### Task inputs
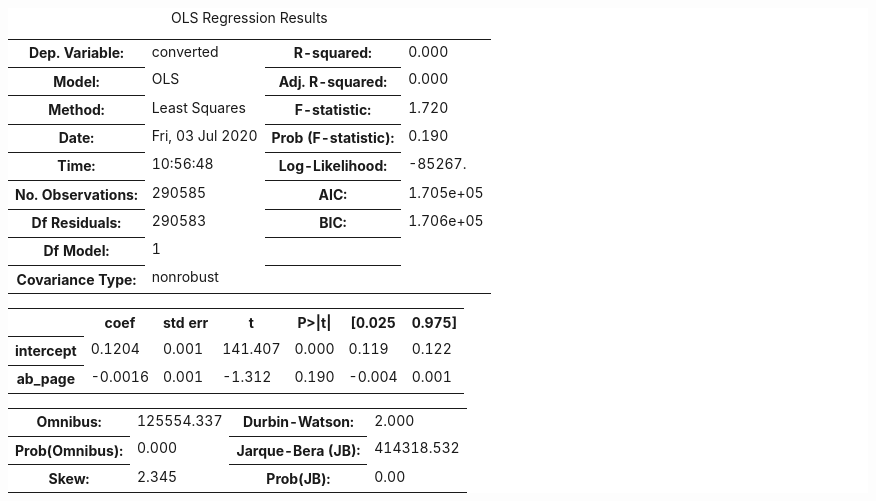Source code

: 


<table class="simpletable">
<caption>OLS Regression Results</caption>
<tr>
  <th>Dep. Variable:</th>        <td>converted</td>    <th>  R-squared:         </th> <td>   0.000</td> 
</tr>
<tr>
  <th>Model:</th>                   <td>OLS</td>       <th>  Adj. R-squared:    </th> <td>   0.000</td> 
</tr>
<tr>
  <th>Method:</th>             <td>Least Squares</td>  <th>  F-statistic:       </th> <td>   1.720</td> 
</tr>
<tr>
  <th>Date:</th>             <td>Fri, 03 Jul 2020</td> <th>  Prob (F-statistic):</th>  <td> 0.190</td>  
</tr>
<tr>
  <th>Time:</th>                 <td>10:56:48</td>     <th>  Log-Likelihood:    </th> <td> -85267.</td> 
</tr>
<tr>
  <th>No. Observations:</th>      <td>290585</td>      <th>  AIC:               </th> <td>1.705e+05</td>
</tr>
<tr>
  <th>Df Residuals:</th>          <td>290583</td>      <th>  BIC:               </th> <td>1.706e+05</td>
</tr>
<tr>
  <th>Df Model:</th>              <td>     1</td>      <th>                     </th>     <td> </td>    
</tr>
<tr>
  <th>Covariance Type:</th>      <td>nonrobust</td>    <th>                     </th>     <td> </td>    
</tr>
</table>
<table class="simpletable">
<tr>
      <td></td>         <th>coef</th>     <th>std err</th>      <th>t</th>      <th>P>|t|</th>  <th>[0.025</th>    <th>0.975]</th>  
</tr>
<tr>
  <th>intercept</th> <td>    0.1204</td> <td>    0.001</td> <td>  141.407</td> <td> 0.000</td> <td>    0.119</td> <td>    0.122</td>
</tr>
<tr>
  <th>ab_page</th>   <td>   -0.0016</td> <td>    0.001</td> <td>   -1.312</td> <td> 0.190</td> <td>   -0.004</td> <td>    0.001</td>
</tr>
</table>
<table class="simpletable">
<tr>
  <th>Omnibus:</th>       <td>125554.337</td> <th>  Durbin-Watson:     </th>  <td>   2.000</td> 
</tr>
<tr>
  <th>Prob(Omnibus):</th>   <td> 0.000</td>   <th>  Jarque-Bera (JB):  </th> <td>414318.532</td>
</tr>
<tr>
  <th>Skew:</th>            <td> 2.345</td>   <th>  Prob(JB):          </th>  <td>    0.00</td> 
</tr>
<tr>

### What to produce
Filter the lines above so that only those with the string "Omnibus" remain, then copy them.

### Written solution
  <th>Omnibus:</th>       <td>125554.337</td> <th>  Durbin-Watson:     </th>  <td>   2.000</td> 
  <th>Prob(Omnibus):</th>   <td> 0.000</td>   <th>  Jarque-Bera (JB):  </th> <td>414318.532</td>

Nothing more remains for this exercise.